## Available data
○ ○ ○ ○ ○

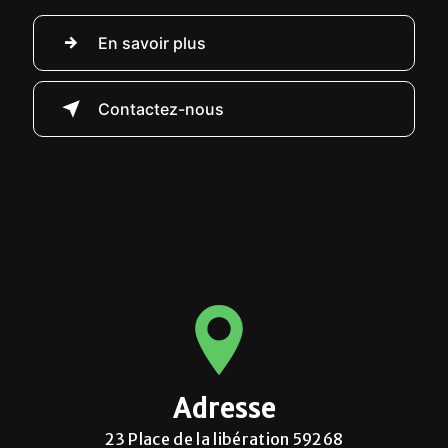
En savoir plus
Contactez-nous
Adresse
23 Place de la libération 59268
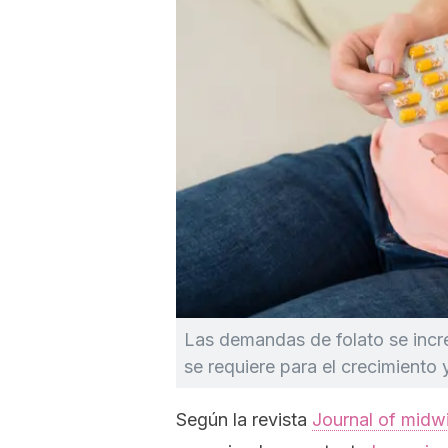
Las demandas de folato se inc
se requiere para el crecimiento y
Según la revista
Journal of midw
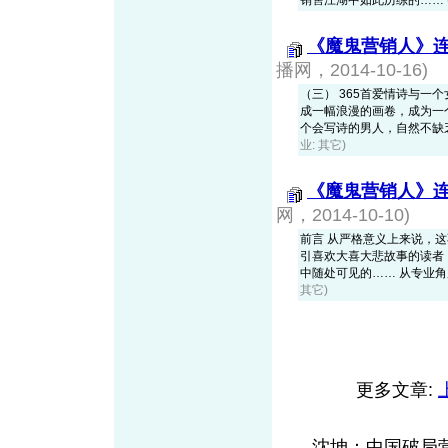
销售江湖中如此历练的……
《魔鬼营销人》
播网，2014-10-16)
（三） 365首爱情诗与
成一幅浪漫的画卷，成为一
个会写诗的男人，自然不缺乏浪
业: 其它)
《魔鬼营销人》连
网，2014-10-10)
前言 从严格意义上来说，
引喜欢大喜大悲故事的读者
中随处可见的…… 从专业角度讲
其它)
更多文章:
沈坤：中国破局营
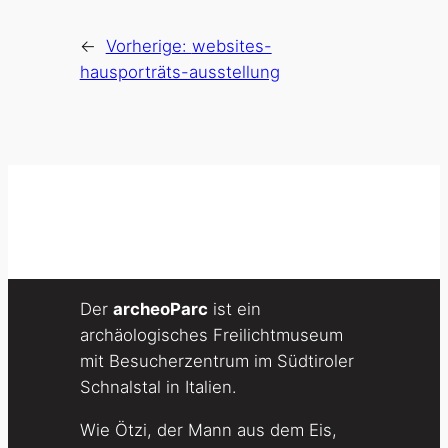
←
Vorherige:
websites-
hausporträts-ausstellung
Der
archeoParc
ist ein
archäologisches Freilichtmuseum
mit Besucherzentrum im Südtiroler
Schnalstal in Italien.
Wie Ötzi, der Mann aus dem Eis,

○ ○ ○ ○ ○

## Task to carry out
Your copy must reproduce the entries above in full, without their pictures.

## Completed task
En savoir plus
Contactez-nous
Adresse
23 Place de la libération 59268
Las demandas de folato se inc
se requiere para el crecimiento y
Según la revista
Journal of midw
销售江湖中如此历练的……
《魔鬼营销人》
播网，2014-10-16)
（三） 365首爱情诗与
成一幅浪漫的画卷，成为一
个会写诗的男人，自然不缺乏浪
业: 其它)
《魔鬼营销人》连
网，2014-10-10)
前言 从严格意义上来说，
引喜欢大喜大悲故事的读者
中随处可见的…… 从专业角度讲
其它)
更多文章:
沈坤：中国破局营
←
Vorherige:
websites-
hausporträts-ausstellung
Der
archeoParc
ist ein
archäologisches Freilichtmuseum
mit Besucherzentrum im Südtiroler
Schnalstal in Italien.
Wie Ötzi, der Mann aus dem Eis,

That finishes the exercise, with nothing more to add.